Slowly, both hands clasped round the brown egg-bowl, she returned to the house.
The relationship between Ellie and Florian develops and they take to meeting in the crumbling gate-lodge of a derelict grand old house. But they are not wholly unobserved. Local busybody Miss Connulty sees they are up to no good, and the crazy old wise man Orpen Wells, who lives in a confused timeless world, senses something is up too. Florian’s intentions aren’t particularly honourable, planning on selling up his own decaying house, inherited from his bohemian parents, and leaving for Scandinavia; he is not so much in love with Ellie as enjoying her innocent love for him. We know it can only end badly … and yet, this is what is so clever about the book: although the atmosphere is suffused with the quiet melancholy of sadness and compromise, subtle strains of happiness begin to surface.

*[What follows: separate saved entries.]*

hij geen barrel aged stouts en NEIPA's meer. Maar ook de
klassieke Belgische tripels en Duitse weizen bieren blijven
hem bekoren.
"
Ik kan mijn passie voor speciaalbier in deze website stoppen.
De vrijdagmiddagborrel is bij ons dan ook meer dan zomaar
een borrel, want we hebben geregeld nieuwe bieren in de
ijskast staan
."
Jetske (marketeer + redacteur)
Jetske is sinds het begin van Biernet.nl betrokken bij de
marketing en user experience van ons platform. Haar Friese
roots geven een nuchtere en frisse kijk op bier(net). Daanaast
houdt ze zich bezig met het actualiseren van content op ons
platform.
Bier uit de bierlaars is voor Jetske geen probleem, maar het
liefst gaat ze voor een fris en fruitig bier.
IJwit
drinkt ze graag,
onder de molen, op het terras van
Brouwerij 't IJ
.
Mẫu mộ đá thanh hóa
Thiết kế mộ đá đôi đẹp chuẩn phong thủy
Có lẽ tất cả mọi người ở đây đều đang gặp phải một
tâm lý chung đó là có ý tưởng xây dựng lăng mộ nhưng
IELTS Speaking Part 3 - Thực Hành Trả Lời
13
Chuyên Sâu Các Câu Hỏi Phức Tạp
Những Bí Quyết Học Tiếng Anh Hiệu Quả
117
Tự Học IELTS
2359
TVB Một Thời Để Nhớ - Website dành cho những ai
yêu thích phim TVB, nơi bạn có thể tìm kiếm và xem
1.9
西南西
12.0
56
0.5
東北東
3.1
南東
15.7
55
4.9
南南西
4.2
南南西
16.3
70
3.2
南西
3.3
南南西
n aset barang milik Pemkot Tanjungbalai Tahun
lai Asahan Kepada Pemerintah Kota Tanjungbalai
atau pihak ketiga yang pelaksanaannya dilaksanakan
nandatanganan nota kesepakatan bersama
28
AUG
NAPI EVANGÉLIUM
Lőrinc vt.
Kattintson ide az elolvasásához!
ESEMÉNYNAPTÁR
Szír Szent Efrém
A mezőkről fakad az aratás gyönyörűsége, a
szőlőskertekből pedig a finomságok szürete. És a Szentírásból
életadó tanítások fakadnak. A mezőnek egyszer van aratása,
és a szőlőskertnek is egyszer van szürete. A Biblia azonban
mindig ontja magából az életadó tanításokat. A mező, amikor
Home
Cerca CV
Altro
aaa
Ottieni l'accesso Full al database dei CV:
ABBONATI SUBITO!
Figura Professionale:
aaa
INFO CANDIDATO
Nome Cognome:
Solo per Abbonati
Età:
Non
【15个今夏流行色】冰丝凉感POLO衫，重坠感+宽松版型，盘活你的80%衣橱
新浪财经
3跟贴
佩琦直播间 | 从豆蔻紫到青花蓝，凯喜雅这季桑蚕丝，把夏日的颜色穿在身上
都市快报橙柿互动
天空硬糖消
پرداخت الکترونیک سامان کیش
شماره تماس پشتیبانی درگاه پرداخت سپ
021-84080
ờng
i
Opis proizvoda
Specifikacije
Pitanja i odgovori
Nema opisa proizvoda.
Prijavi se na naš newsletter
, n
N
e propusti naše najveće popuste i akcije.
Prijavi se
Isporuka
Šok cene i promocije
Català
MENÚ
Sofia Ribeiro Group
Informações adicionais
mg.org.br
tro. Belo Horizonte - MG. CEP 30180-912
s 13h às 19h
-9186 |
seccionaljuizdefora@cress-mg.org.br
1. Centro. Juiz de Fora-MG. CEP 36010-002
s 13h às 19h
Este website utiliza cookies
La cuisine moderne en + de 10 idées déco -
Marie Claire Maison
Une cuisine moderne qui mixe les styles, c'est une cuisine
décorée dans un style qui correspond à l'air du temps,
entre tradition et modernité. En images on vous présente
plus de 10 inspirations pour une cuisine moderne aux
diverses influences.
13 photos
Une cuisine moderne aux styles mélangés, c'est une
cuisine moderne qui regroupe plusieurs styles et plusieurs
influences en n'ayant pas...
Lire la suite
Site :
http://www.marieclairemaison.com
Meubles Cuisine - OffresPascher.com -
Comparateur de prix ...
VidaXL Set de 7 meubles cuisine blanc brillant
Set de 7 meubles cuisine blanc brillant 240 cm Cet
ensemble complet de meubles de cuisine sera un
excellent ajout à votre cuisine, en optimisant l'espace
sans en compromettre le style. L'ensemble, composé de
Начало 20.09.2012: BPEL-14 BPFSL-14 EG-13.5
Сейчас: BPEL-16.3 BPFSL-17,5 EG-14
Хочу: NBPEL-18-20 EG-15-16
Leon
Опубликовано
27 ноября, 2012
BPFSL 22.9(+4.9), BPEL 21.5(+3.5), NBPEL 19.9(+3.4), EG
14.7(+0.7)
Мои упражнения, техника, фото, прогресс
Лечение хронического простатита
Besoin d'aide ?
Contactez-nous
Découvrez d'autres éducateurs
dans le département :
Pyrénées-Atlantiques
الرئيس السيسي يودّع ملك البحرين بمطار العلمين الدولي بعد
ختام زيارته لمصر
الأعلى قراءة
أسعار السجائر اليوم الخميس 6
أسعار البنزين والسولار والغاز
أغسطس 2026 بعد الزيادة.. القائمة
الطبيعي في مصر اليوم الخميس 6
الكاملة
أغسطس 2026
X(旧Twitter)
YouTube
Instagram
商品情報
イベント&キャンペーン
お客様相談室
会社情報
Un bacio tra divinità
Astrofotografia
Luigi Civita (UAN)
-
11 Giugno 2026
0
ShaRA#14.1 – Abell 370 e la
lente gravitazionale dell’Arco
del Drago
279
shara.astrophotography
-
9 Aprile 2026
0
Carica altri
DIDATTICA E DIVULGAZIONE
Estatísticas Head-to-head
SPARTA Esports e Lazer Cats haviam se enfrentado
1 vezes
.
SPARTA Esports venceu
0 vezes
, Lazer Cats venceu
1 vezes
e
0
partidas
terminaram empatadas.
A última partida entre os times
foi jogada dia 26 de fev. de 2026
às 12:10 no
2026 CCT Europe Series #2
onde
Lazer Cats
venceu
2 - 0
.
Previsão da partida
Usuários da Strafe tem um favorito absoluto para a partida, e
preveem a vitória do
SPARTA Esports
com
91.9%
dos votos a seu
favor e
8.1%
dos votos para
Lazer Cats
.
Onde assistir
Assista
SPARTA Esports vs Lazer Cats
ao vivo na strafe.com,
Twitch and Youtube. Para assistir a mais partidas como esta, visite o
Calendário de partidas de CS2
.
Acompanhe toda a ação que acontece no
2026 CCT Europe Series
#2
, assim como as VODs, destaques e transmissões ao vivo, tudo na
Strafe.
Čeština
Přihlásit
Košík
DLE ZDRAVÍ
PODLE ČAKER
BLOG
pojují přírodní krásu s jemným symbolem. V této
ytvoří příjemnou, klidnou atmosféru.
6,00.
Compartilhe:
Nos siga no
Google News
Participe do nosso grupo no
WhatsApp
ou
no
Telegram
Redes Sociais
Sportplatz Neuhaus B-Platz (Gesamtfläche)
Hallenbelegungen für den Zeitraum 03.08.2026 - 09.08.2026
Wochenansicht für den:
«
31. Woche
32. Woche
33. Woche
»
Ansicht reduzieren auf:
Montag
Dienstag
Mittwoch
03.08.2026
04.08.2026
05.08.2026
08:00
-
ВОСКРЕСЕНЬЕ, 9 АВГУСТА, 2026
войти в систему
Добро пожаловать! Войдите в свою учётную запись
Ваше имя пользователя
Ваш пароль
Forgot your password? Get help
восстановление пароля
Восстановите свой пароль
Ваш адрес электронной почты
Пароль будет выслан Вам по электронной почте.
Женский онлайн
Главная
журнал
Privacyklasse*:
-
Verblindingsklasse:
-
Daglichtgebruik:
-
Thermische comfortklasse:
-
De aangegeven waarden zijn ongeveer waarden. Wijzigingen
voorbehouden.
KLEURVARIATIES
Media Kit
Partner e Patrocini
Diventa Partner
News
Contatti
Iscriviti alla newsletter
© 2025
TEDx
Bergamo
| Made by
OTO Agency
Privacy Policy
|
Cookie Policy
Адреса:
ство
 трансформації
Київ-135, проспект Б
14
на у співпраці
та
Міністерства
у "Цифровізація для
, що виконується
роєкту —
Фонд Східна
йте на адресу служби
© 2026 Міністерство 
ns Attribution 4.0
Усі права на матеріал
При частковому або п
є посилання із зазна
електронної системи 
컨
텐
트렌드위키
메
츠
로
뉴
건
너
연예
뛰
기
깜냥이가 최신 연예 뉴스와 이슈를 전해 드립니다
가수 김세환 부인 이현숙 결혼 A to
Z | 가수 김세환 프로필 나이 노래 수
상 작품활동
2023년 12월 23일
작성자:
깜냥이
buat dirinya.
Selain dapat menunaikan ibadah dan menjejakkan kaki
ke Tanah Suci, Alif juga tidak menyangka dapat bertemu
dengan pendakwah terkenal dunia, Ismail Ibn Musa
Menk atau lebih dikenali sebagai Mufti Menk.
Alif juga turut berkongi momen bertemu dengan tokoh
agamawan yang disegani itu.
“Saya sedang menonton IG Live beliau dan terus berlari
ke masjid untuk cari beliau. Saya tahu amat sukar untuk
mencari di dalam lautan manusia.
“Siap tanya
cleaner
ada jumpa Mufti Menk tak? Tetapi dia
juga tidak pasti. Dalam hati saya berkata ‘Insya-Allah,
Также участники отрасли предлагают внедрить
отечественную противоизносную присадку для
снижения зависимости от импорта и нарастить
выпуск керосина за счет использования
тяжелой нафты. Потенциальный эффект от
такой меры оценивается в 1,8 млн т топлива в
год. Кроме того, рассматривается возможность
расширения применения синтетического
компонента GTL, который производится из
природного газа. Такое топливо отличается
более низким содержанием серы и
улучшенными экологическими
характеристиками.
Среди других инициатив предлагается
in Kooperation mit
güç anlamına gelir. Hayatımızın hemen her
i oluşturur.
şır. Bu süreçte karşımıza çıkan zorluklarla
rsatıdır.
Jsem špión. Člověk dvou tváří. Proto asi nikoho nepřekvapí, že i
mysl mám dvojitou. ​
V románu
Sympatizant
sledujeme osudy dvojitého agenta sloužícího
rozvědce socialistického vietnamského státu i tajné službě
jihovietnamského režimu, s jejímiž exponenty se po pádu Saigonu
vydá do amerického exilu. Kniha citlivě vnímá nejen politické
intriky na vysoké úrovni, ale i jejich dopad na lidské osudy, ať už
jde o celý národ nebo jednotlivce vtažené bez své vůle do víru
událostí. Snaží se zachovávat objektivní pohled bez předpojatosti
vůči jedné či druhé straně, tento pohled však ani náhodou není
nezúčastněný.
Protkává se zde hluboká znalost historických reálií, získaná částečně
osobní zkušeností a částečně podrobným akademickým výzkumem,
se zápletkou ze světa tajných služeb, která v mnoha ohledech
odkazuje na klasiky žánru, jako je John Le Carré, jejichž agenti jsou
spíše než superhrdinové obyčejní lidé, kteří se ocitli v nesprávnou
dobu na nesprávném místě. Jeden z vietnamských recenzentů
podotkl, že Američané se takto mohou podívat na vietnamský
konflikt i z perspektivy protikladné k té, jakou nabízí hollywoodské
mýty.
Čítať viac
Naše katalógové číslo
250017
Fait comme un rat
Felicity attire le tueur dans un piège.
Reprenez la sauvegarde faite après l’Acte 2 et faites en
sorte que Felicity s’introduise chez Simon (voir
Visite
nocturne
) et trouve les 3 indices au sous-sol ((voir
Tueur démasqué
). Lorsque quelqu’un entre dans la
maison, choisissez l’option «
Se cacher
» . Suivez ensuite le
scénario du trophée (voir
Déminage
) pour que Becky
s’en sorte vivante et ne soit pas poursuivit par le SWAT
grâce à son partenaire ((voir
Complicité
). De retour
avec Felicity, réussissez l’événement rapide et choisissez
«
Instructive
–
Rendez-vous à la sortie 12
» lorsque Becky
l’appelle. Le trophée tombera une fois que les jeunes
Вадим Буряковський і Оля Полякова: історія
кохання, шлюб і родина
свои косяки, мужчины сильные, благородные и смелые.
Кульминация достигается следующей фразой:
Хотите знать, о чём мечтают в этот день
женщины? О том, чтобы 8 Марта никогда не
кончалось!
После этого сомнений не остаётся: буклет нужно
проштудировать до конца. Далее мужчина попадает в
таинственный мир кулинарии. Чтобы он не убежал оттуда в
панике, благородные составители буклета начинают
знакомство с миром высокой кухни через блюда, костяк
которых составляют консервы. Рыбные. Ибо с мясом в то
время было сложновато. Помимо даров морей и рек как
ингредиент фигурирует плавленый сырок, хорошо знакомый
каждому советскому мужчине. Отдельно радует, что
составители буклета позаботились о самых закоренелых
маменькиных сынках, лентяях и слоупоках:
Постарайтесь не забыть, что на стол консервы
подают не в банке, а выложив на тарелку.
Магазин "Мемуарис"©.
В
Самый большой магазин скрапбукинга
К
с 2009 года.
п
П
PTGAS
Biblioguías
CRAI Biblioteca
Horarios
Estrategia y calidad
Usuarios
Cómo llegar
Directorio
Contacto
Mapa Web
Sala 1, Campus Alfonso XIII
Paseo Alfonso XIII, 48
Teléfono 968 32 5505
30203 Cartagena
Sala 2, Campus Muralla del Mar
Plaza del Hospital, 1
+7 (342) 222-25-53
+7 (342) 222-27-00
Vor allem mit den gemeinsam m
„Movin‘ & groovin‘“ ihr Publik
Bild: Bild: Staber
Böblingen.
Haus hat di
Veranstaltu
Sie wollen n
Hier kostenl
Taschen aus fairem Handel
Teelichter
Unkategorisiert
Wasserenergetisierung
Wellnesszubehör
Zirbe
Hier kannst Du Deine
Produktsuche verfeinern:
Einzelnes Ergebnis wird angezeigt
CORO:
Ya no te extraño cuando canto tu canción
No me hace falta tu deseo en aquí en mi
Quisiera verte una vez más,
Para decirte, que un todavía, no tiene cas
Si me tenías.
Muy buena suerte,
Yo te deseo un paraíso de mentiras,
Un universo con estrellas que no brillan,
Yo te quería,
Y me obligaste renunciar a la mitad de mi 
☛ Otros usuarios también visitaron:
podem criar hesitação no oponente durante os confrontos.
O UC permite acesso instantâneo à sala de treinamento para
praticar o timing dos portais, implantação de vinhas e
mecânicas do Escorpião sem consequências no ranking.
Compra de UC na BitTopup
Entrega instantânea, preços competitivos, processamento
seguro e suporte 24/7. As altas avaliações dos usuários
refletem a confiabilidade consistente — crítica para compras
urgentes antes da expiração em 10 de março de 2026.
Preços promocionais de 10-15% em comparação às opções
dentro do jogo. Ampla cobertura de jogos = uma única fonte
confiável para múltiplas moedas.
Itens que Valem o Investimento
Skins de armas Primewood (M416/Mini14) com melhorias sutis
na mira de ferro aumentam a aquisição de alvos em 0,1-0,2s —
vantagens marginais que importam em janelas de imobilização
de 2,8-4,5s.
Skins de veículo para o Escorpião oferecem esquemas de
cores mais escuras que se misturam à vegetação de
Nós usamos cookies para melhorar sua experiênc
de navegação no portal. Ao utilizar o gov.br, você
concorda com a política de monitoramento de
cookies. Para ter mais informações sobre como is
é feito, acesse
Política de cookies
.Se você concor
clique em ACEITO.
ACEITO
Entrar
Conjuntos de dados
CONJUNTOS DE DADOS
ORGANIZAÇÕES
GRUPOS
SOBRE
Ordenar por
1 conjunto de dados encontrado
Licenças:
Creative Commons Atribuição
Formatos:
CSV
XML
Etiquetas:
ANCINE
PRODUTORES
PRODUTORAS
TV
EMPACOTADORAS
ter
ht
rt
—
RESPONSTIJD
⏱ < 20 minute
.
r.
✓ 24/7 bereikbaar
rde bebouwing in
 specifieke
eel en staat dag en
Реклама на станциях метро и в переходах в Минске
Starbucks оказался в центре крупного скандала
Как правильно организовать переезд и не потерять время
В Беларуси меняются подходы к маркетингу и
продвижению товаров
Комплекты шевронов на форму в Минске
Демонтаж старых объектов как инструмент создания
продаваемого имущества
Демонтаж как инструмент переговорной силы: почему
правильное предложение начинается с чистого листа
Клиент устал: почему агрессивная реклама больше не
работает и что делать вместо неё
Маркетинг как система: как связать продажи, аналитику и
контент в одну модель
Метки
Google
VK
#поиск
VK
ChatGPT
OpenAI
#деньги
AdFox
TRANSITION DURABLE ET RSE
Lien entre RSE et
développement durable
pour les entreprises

Take busybody Miss Connulty, for instance. When she was a young woman, a doomed love affair meant her father took her to have an abortion. Her mother called them both murderers and then spent the rest of her life punishing them. Her mother’s funeral is at the beginning of the novel and so, at last, Miss Connulty is able to come into her own, running the family’s guest house how she’d like, rather than according to her mother’s instructions, and wearing her much-coveted jewellery. When she suspects Ellie and Florian are up to no good, at first she presses her brother to interfere. Her brother reflects, ‘it might be her mother talking, expressions used he hadn’t heard since the time of the trouble’. Miss Connulty is set to continue in the pattern of her mother – fierce disapproval, interference, judging Ellie for her lost innocence … but then she changes. She decides instead to help her:
If there’s a child don’t let anyone take the child away from you. Born as Dillahan’s own since he believed it was, the child would make a family man of him again, and make the farmhouse different. And her own friendship with Ellie Dillahan would not be strained … the friendship would be closer, both of them knowing it could be, neither of them saying what should not be said and never would be.
It is a moment of redemption, of choosing to go against the grain of what is expected of her and in helping another, so helping herself. This refusal to follow the expected path occurs again and again in the book. Trevor sets up an expectation of what his characters will do, and then quietly confounds it. And in all its essential anti-drama, it makes for unsettling, brilliant reading. As I pointed out, in a moment of inspiration during yesterday’s walk: It’s not Downton Abbey. The dramatic plot lines involving drowning or eloping or suicide are all pointed to but not fulfilled. It’s a beautiful, subtle, poignant and minutely observed portrait of lives invented for their essential reality rather than spurious fiction. (Not that I’m not looking forward to the new series of Downton!)